2.37k stars 446 forks source link

Training on multi-gpu very slow #237

Open sun-peach opened 4 years ago

sun-peach commented 4 years ago

I am training my ASR model with pytorch-kaldia, and notice the training time is very slow, 10% of 1 chunk is 10 mins. I have 10 chunk and will run to 15 epochs, which leads to about 10 days training.

My dataset has about 2k hours audio, and I split them in 10 chunks. I use multi-gpu, my GPU memory is 32G. I am following cfg/librispeech_liGRU_fmllr.cfg, except I use Adam instead and 4 liGRU layers (instead of the 5 layers set originally).

I have searched in the "Issues" and learnt that the developers have already optimized the multi-GPU training process. But I still see my GPU utils is around 30%, which means not fully used. I would like to know is there anyway that I can speed up the training a little bit?

Thank you very much!

TParcollet commented 4 years ago

Hi ! So this is quite a hard problem in itself. 2K hours is a lot, and 10 days of training on a Single GPU sounds reasonable to me. You can 1: Consider something else than LiGRU (LSTM and GRU are faster thanks to CUDNN, but they also give worse performances). 2. Multi-GPU with DataParallel is bottlenecked by Python, and the only solution is to go with DistributedDataParallel (Which is impossible to adapt for pytorch-Kaldi I think). So you should just do mutligpu=true and then do batch_size = max_batch_size_for_one_gpu * number_of_gpu_you_got. Training time doesn't scale linearly with the number of GPU but you can easily go down to 3 days with 4 GPUs.

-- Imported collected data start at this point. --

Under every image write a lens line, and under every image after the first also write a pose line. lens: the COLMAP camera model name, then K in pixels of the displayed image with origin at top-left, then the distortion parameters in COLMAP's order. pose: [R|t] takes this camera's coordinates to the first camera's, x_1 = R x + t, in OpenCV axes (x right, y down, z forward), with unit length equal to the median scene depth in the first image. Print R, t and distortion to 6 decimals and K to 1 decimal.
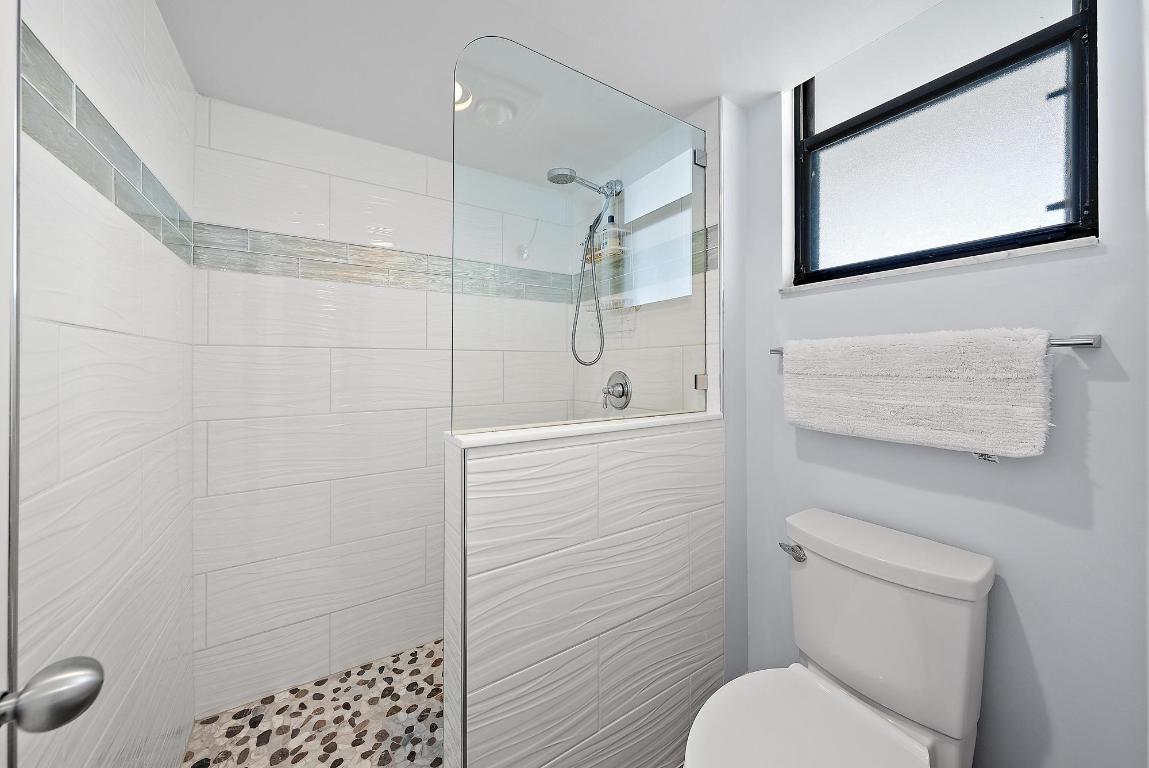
lens RADIAL K [[398.7, 0, 565.8], [0, 398.7, 376.4], [0, 0, 1]] dist [-0.007011, 0.000042]
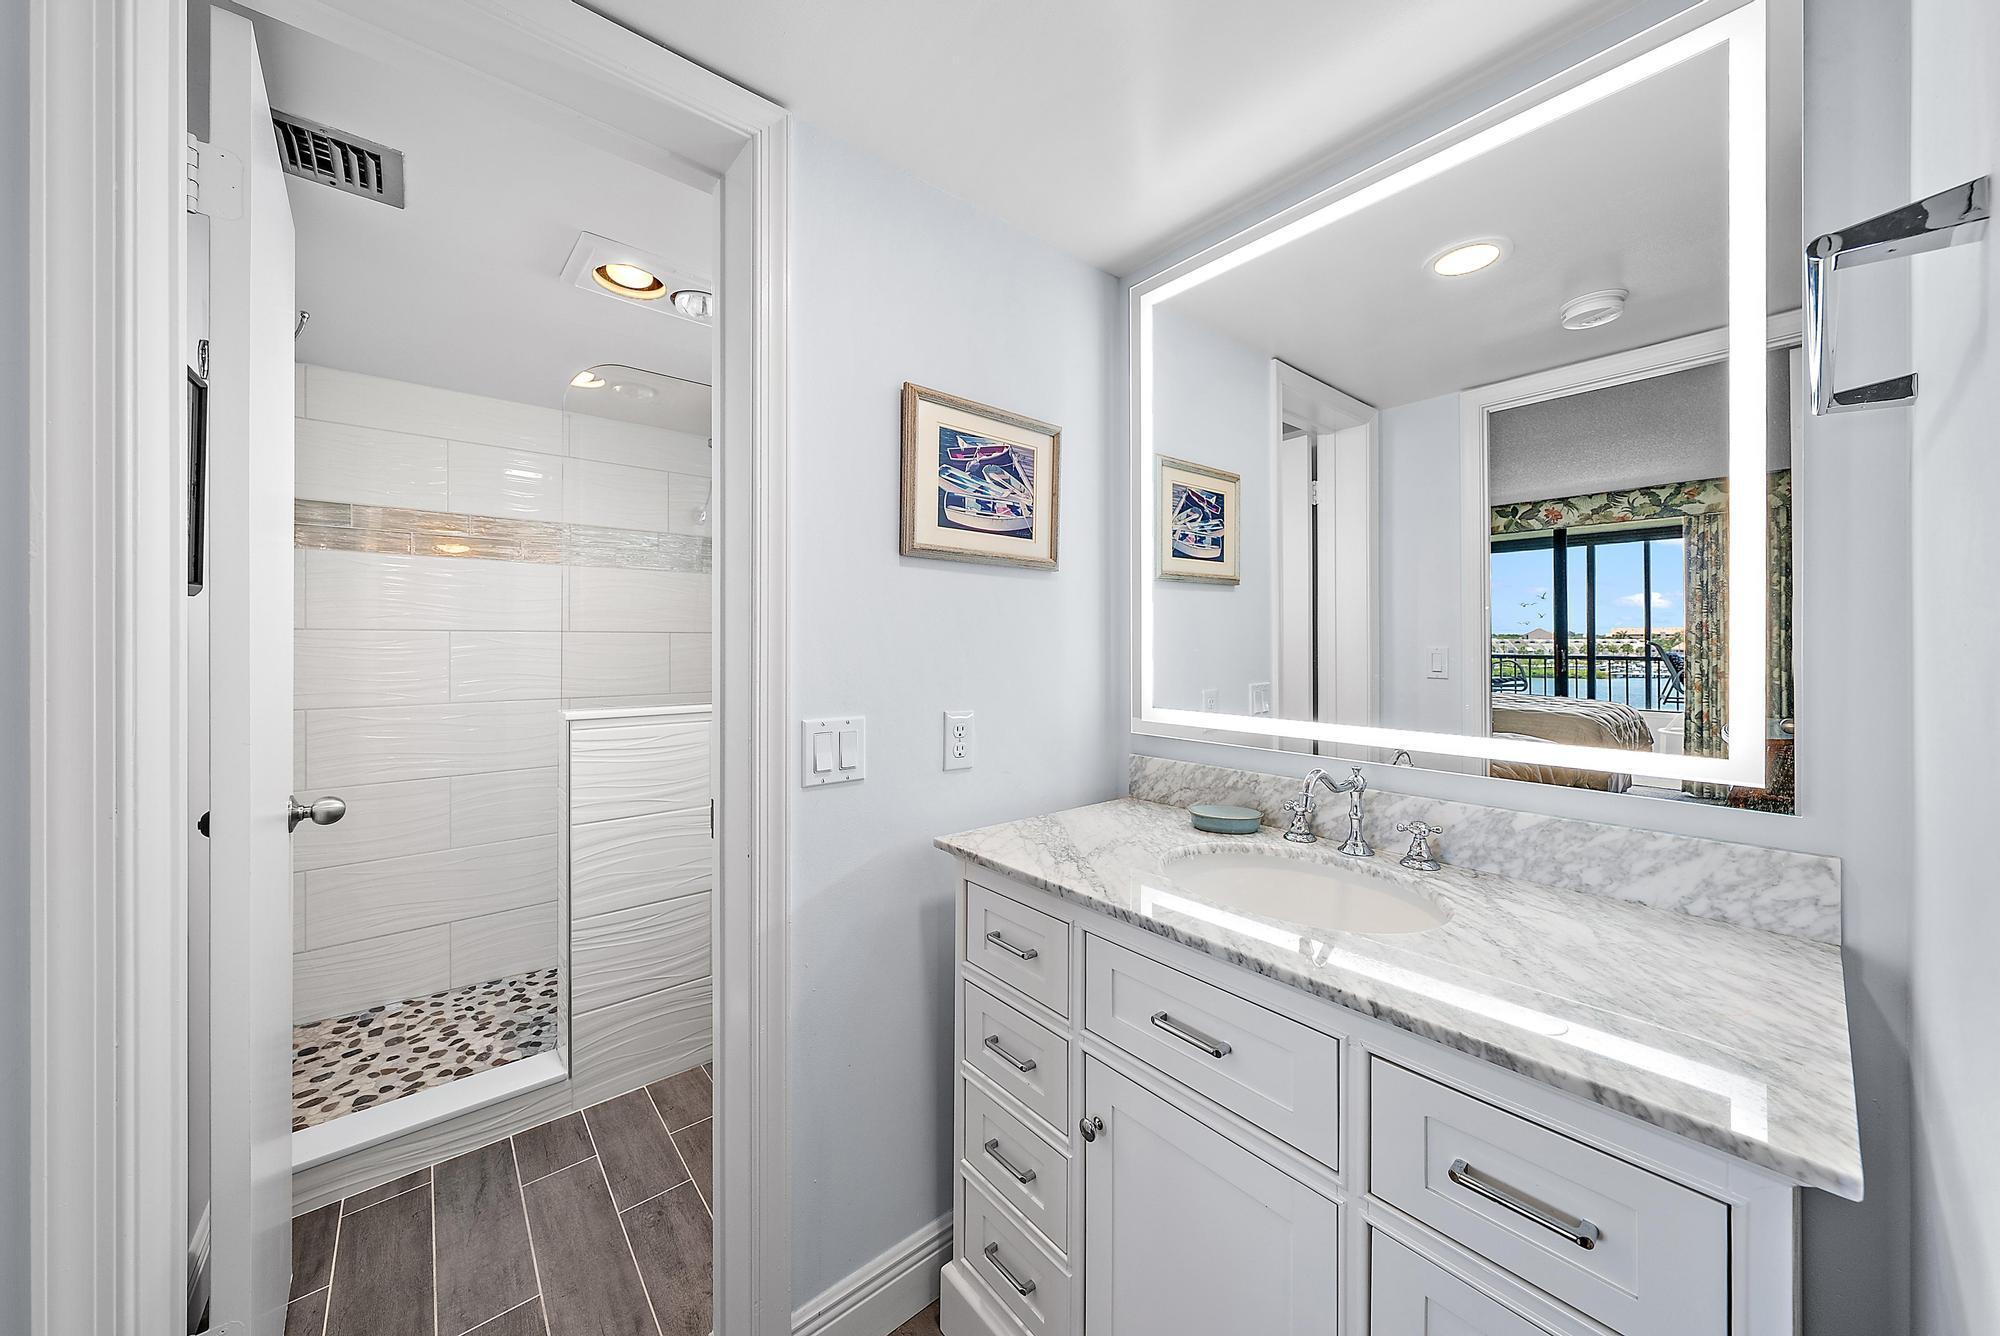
lens RADIAL K [[694.0, 0, 996.4], [0, 694.0, 656.3], [0, 0, 1]] dist [-0.007011, 0.000042]
pose [[0.991292, 0.002731, 0.131657, 0.479105], [-0.003588, 0.999974, 0.006280, -0.024208], [-0.131636, -0.006697, 0.991275, -0.801137]]
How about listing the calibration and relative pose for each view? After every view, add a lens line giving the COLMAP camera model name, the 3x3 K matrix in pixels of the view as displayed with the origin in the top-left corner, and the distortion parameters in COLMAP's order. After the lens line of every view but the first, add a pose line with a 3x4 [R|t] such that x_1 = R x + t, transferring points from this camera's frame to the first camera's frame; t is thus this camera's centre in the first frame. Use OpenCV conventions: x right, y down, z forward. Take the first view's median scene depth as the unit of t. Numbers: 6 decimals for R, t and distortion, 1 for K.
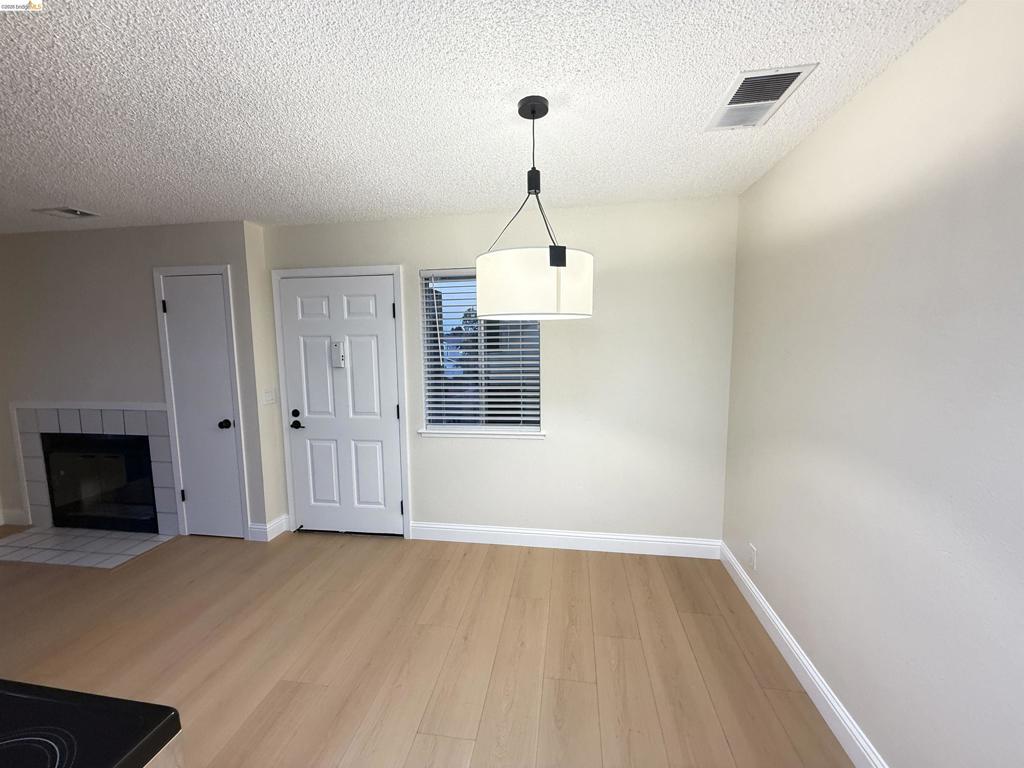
lens RADIAL K [[411.9, 0, 509.0], [0, 411.9, 385.6], [0, 0, 1]] dist [0.002934, 0.000322]
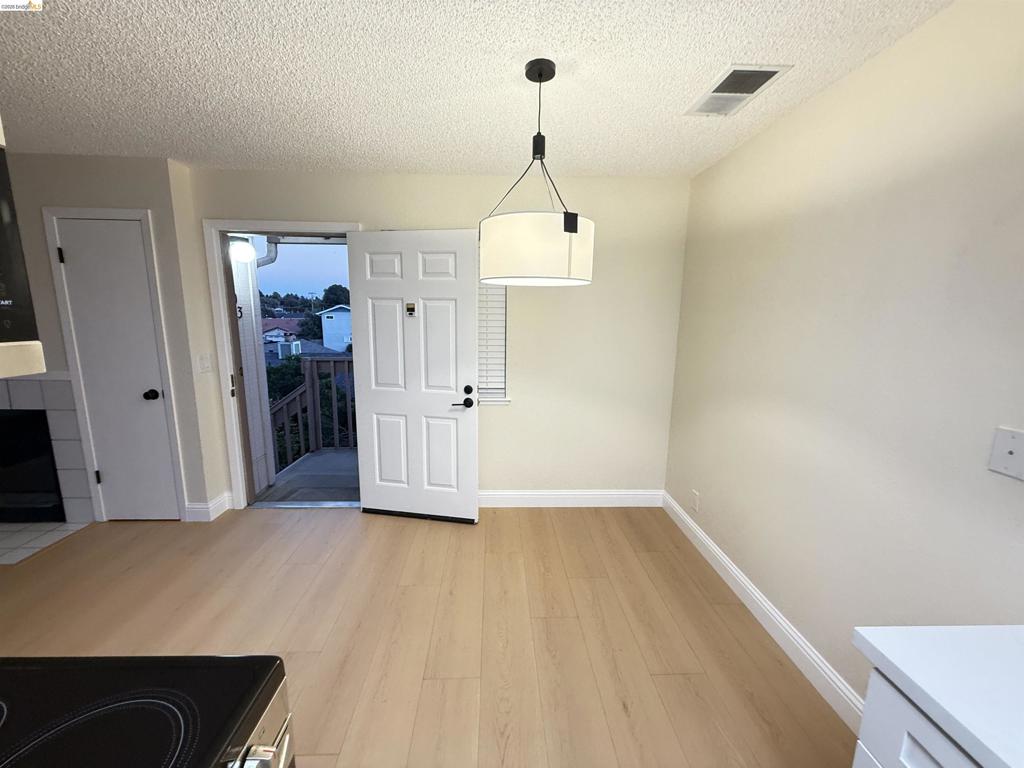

sun-peach commented 4 years ago

Thank you. I use the setting listed below:

use_cuda=True
multi_gpu=True
N_epochs_tr=15
N_chunks=50
batch_size_train=16
max_seq_length_train=1500
increase_seq_length_train=True
start_seq_len_train=300
multply_factor_seq_len_train=5
batch_size_valid=8
max_seq_length_valid=1400

It seems that it will take about 12 days. (My sequence length is long). If you think all my setting is reasonable, then I will just wait.

TParcollet commented 4 years ago

How many GPUs do you have ?

sun-peach commented 4 years ago

4GPUs.